**ABOUT THIS EXERCISE**
Among the entries below, how many lines include "left"? Answer with the number only.

**ENTRIES SHOWN**
━━━
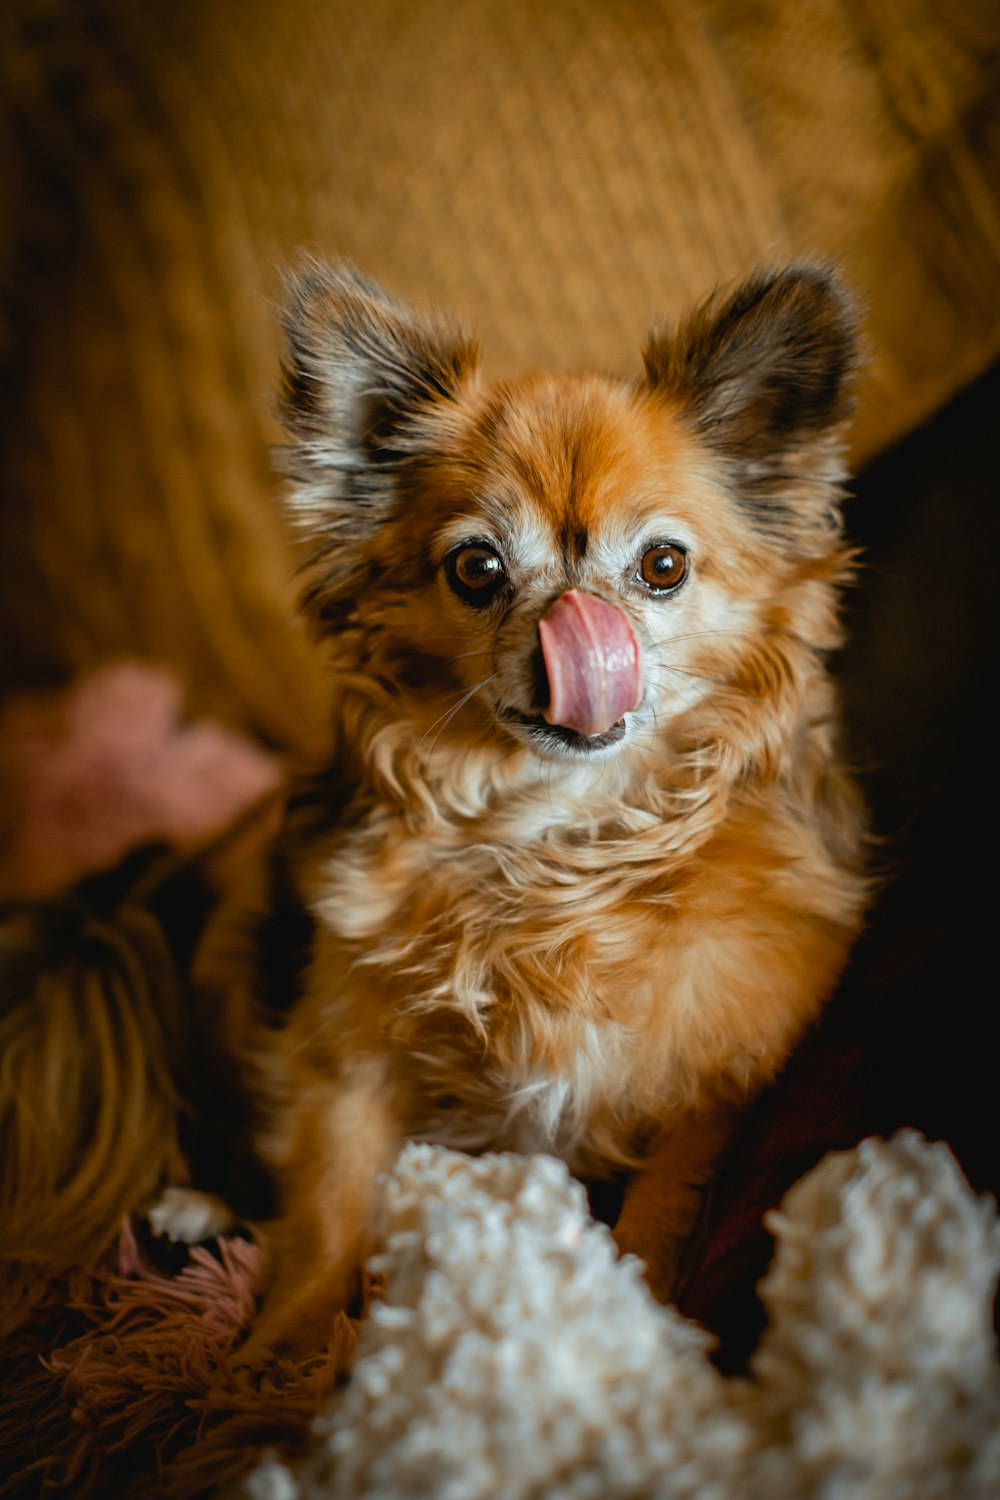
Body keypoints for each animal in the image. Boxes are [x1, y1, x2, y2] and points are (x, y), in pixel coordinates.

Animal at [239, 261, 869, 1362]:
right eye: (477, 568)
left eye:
━━━
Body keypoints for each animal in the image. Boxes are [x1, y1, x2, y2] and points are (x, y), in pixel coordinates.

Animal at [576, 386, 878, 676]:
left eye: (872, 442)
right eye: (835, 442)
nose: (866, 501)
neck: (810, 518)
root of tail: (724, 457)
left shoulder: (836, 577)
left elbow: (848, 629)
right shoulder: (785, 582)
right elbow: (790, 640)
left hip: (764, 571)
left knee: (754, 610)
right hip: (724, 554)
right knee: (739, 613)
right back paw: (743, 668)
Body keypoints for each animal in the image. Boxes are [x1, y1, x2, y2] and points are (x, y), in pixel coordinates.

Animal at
━━━
**RESPONSE TO THE EXERCISE**
6